Ia meminta Badan Pendapatan Daerah (Bapenda) dan Dinas Perindustrian, Perdagangan, dan Koperasi (Disperindagkop) mengurangi penarikan pajak terhadap pelaku UMKM.
Menurut Wiyatno, kesejahteraan masyarakat tetap menjadi prioritas utama sehingga kebijakan daerah tidak boleh memberatkan dunia usaha kecil.
Ia mengatakan peningkatan Pendapatan Asli Daerah (PAD) akan ditempuh melalui cara lain yang tidak menambah beban masyarakat maupun pelaku usaha.
Wiyatno mengungkapkan Kabupaten Kapuas tahun ini mengalami tekanan fiskal akibat pemotongan dana transfer dari pemerintah pusat yang nilainya hampir mencapai Rp700 miliar.
Selain itu, masih terdapat dana transfer yang menjadi hak pemerintah daerah namun hingga kini belum diterima.
Ia menyebut dana tersebut seharusnya dapat dimanfaatkan untuk membangun infrastruktur, termasuk jalan penghubung di beberapa kecamatan.
Meski demikian, Wiyatno bersyukur APBD Kabupaten Kapuas masih berada di kisaran Rp2,6 triliun dan dinilai lebih baik dibandingkan sejumlah daerah lain.
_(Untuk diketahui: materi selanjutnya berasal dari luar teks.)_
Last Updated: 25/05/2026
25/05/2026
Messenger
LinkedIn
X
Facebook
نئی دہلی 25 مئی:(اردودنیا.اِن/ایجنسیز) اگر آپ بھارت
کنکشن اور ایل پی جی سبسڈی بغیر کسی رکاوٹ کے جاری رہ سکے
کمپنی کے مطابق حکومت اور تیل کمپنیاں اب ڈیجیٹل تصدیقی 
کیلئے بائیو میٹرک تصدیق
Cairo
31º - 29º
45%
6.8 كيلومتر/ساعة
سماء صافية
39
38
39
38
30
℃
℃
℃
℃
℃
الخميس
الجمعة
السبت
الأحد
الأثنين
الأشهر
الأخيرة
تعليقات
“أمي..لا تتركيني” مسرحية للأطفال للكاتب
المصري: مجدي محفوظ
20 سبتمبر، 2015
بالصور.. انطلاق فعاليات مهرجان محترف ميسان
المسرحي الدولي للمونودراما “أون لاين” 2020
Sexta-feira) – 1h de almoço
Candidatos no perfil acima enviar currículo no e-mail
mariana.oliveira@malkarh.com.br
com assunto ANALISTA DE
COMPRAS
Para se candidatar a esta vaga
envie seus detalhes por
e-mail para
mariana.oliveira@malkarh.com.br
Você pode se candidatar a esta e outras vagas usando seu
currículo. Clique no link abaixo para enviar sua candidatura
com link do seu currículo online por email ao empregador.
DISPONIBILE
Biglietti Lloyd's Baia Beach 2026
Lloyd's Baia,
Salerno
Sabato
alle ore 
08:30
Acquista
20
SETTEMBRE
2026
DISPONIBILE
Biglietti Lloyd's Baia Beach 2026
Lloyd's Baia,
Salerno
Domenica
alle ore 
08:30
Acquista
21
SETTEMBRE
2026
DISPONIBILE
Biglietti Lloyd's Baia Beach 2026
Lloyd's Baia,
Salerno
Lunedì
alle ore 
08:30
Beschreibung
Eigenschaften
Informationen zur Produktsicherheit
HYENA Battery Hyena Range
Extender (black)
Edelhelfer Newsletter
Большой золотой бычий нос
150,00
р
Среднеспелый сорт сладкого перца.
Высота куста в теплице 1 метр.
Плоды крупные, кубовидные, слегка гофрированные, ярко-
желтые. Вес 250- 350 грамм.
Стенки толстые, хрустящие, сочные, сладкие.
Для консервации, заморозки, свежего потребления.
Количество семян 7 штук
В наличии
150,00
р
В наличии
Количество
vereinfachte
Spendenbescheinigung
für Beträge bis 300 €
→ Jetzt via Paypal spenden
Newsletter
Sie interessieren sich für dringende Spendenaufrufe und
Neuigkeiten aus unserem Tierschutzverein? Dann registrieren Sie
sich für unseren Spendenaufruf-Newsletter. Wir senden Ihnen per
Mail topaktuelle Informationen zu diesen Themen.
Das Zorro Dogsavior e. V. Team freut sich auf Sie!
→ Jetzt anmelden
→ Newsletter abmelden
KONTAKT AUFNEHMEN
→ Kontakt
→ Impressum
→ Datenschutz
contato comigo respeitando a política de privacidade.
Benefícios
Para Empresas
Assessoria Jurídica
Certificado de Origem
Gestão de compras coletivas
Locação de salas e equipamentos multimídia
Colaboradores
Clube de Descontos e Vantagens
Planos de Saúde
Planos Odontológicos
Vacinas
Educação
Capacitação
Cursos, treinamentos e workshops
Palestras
Dengan wilayah yang sangat luas, pemerintah daerah akan mengedepankan inovasi serta menetapkan skala prioritas dalam penggunaan anggaran.
{nextPage}
Di tengah keterbatasan anggaran, masyarakat Kapuas tetap memperoleh manfaat dari berbagai program pemerintah pusat, seperti cetak sawah, bantuan alsintan, Kampung Nelayan, Sekolah Rakyat, dan Sekolah Terintegrasi.
Wiyatno juga mengapresiasi peluncuran sistem e-Retribusi oleh Bapenda serta berharap sinergi seluruh perangkat daerah mampu meningkatkan kemandirian fiskal demi mendukung pembangunan dan kesejahteraan masyarakat.